◆ **Written task**:
Collect each line in the rows below that contains the word "Supremo", and copy those lines.

Page-level text extractions:
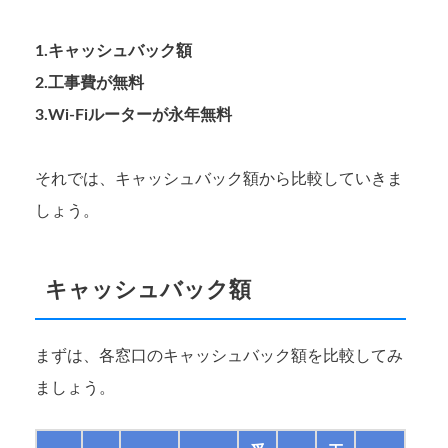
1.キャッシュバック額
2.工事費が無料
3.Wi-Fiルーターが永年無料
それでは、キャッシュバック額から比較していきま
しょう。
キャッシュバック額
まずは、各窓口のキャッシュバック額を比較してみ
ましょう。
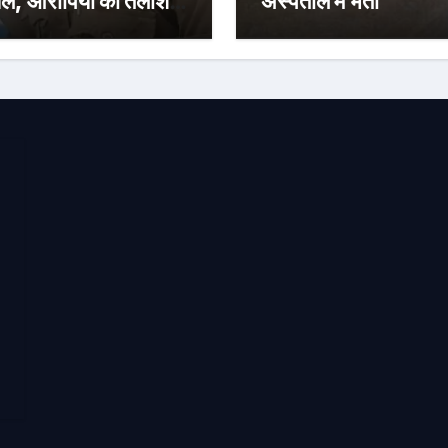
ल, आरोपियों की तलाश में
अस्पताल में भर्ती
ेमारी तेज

==

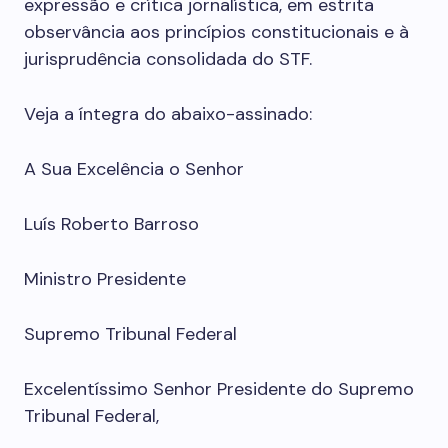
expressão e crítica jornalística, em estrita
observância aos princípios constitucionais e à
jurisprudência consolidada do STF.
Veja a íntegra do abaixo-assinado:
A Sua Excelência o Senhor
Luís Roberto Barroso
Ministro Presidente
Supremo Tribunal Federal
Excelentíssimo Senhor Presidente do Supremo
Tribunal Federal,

◆ **Reply to the exercise**:
Supremo Tribunal Federal
Excelentíssimo Senhor Presidente do Supremo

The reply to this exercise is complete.